#1
Hm... I was just kinda messing around and decided to write a song... I only got through the first verse, prechorus, and chorus. Lemme know what ya think so far?

A bleeding shower
knives for breakfast
It only hurts
if I let it...
Swollen fists
glassy eyes
It only hurts
when I cry...
No more pain
lack of smiles
It only hurts
for awhile...
Hope is one thing
I can't seize
It only hurts
When I breathe...

Lack of sleep
lack of touch
Lack of knowing
is all too much...
For me...
For me...
For me!

At last, you and I will bind
Integrity..
Conspiracy...
It can't take much to leave this all behind
Relegate...
Contemplate...
No recollection yet it's still in my mind
Outspoken...
Fortoken...
The one who knows all is still trying to find
The meaning of Life
#2
Wow. Not the single most powerful or upsetting song I've ever read, but I do like it a lot. I like your choice of words during the chorus. They're certainly different from what I'm used to hearing. I like the rhyme scheme during the verse, and that it never really gets too wordy.
#3
too tired to do a full crit, but here goes:

the first verse is really cliche, and after the first 8 or so lines i was tempted to close the page. but i read on and was glad.

try to stay away from "pain, knives, crying. hurt"

however behind that there were some great ideas. my favourites being
Swollen fists
glassy eyes,
lack of smiles,
Hope is one thing
I can't seize
It only hurts (dont like that line here, hurt)
When I breathe...

next bit is good, feels a bit under developed and unthought out. i like how a lakc of something can be too much.
i dont like the repeated "for me", but perhaps in the context of a song might be more bareable.


this last section is a lot better compared to the other two, the rhyme scheme here is a bit love or hate, and i love it. good vocabualry too, i wasnt excepting this after reading the previous two sections. however i dont see you being able to do this again in a second verse (guessing this is the verse). try and prove me wrong. i hope you do.

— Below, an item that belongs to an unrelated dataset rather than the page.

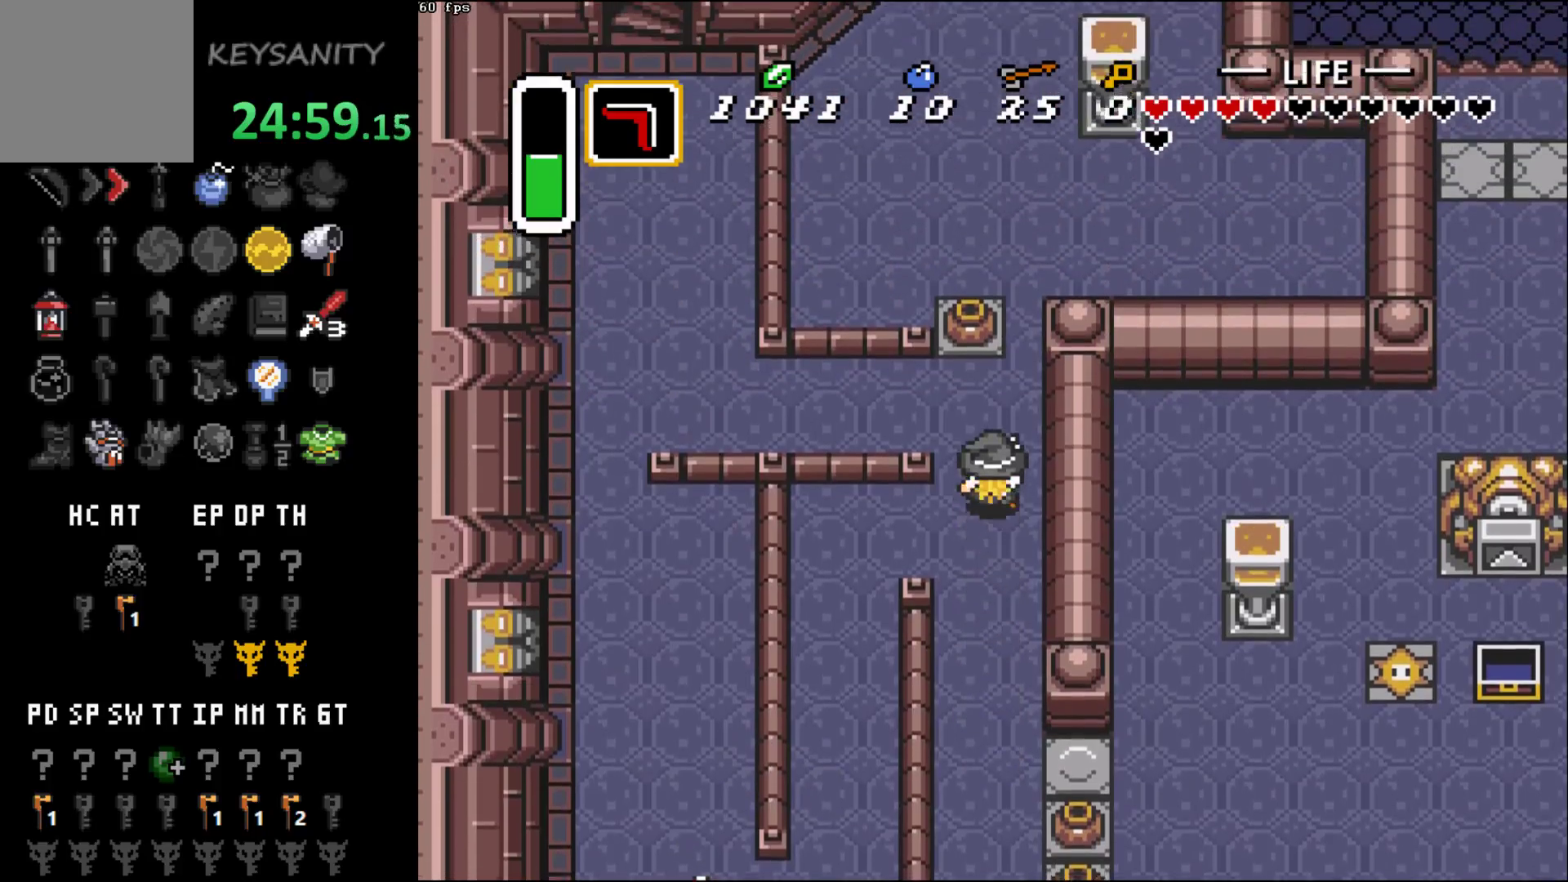
{"buttons": [], "left_stick": "left", "button_events": [[217, "B", "down"], [283, "B", "up"]]}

last point, your constant use of elipses annoys me. it makes me think that you are trailing out into silence after saying it. say everything.

try thinking about expanding the ones in the last section. compare with this version and see what you like better.

in conclusion, good, lots to sort out. i ouwld like to see this back on here in a few days/weeks/months with the whole thing done, thought about, and polished till it shines.

okay that was kinda a full crit. sorry.

i would do C4C but i dont have anything up here yet. just remember, you owe me.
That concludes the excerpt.